Lowe's carries a 1/2"x2'z4' acoustic insulation board [which I haven't seen since the local store doesn't carry it in stock]. Is this something that could be stacked to fill the bookcase space behind my speakers? Or is it just something used for soundproofing? I haven't found anything locally that I think would be suitable for this job.


----------



## bpape

What is the material like? If it's a hard black board called soundboard or a styrofoam of any kind, it won't do much of anything. 

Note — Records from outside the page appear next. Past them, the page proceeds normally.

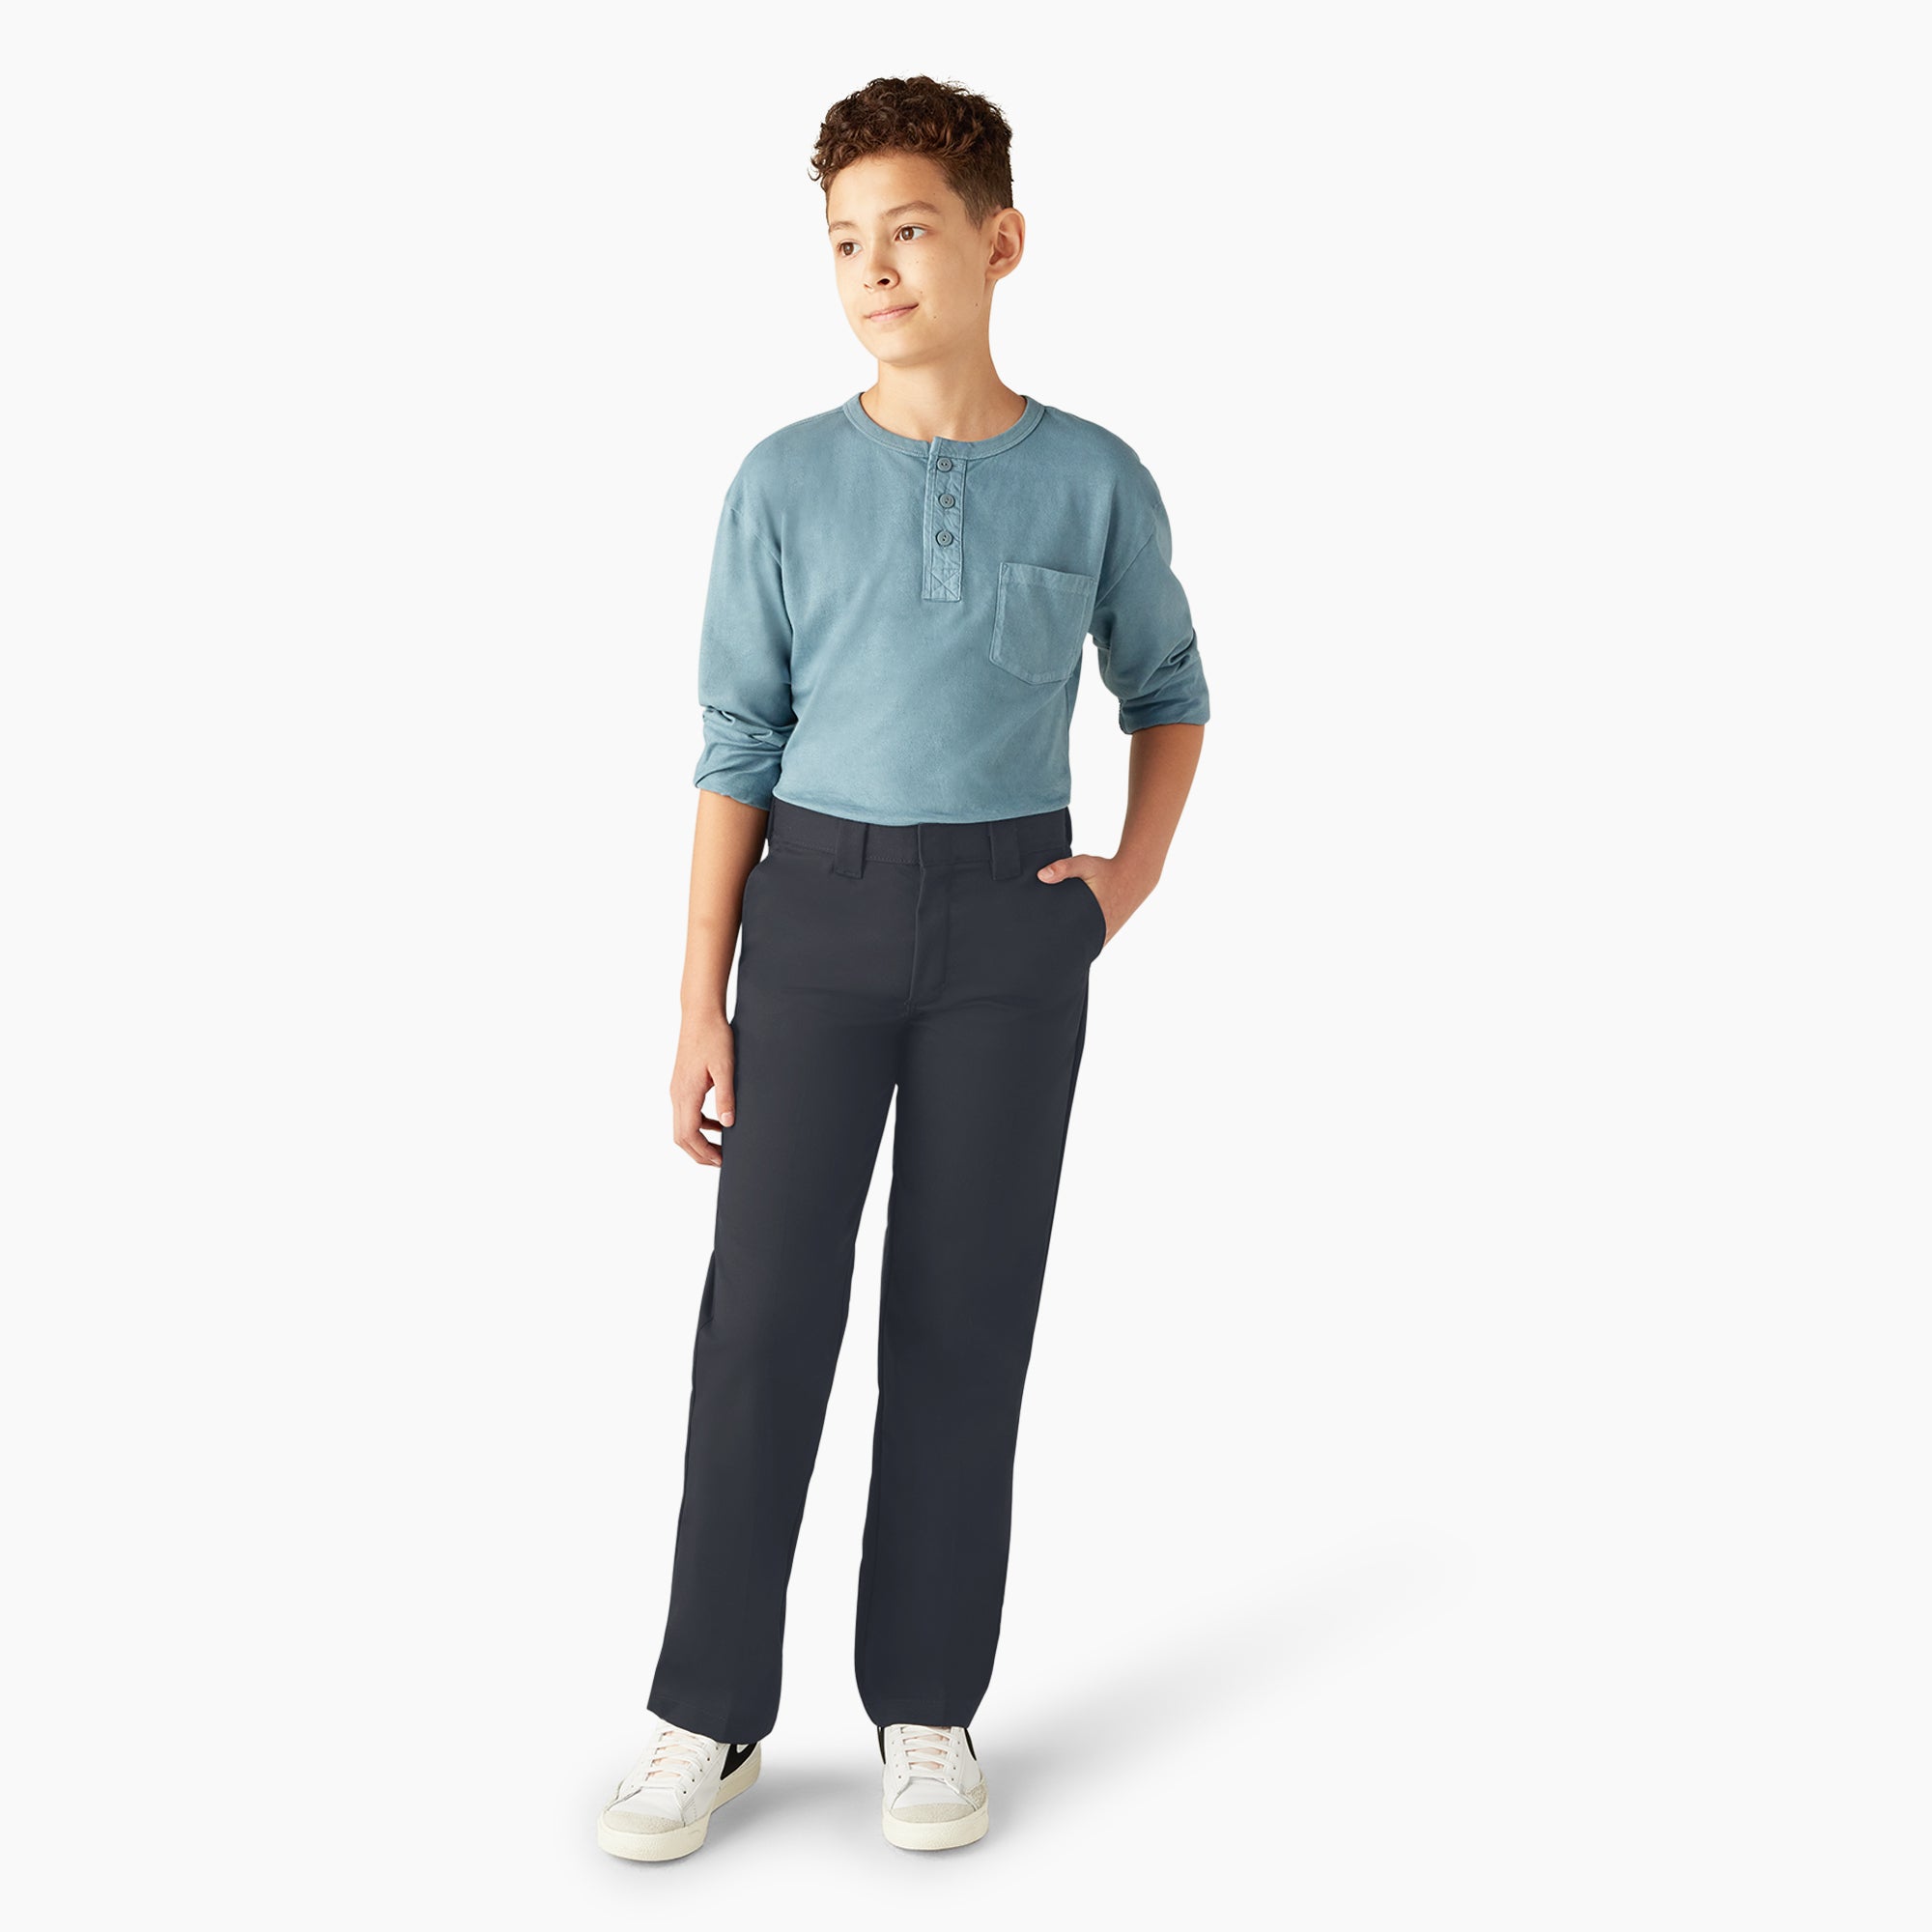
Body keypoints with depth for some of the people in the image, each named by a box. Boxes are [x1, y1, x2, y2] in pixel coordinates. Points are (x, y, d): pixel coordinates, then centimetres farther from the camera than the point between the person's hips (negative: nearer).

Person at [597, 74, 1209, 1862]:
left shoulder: (1095, 483, 2)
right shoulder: (785, 485, 2)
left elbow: (1168, 688, 18)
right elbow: (741, 748, 3)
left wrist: (1138, 872, 1)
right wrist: (701, 1008, -1)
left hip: (1009, 926, 0)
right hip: (816, 913, 0)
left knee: (966, 1316, 3)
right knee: (766, 1308, -2)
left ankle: (928, 1707, 16)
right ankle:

If you have to use something local and can't find any normal 703 or mineral wool, you can actually use cheap ceiling tiles and peel the plastic facing off of them. It's not as dense as 703 but denser than standard fluffy wall insulation.

Bryan


----------



## harrym

By cheap ceiling tiles, do you mean the fiber product with small holes in it used for drop ceilings? I have some of those left over, but they do not have a plastic covering. I need to fill about 3" of space. Could I stack those to a 3" thickness? Would spraying them black destroy their effectiveness? Or would it be better to cover them with black grill cloth?


----------



## bpape

I was more referring to the really cheap ones that are the 2x4's that are fiberglass on the back and have a plastic or vinyl or paper facing on the exposed side.

Bryan


----------



## harrym

I found a source for some 12x12x2" Aurelex foam tiles, black with triangular grooves in them. Would they be suitable for this purpose?


----------



## eugovector

Foam doesn't seem to work as well as fiberglass, especially with grooves (they look nice, but you're cutting away material that should be absorbing sound). Foam also tends to be more expensive.


----------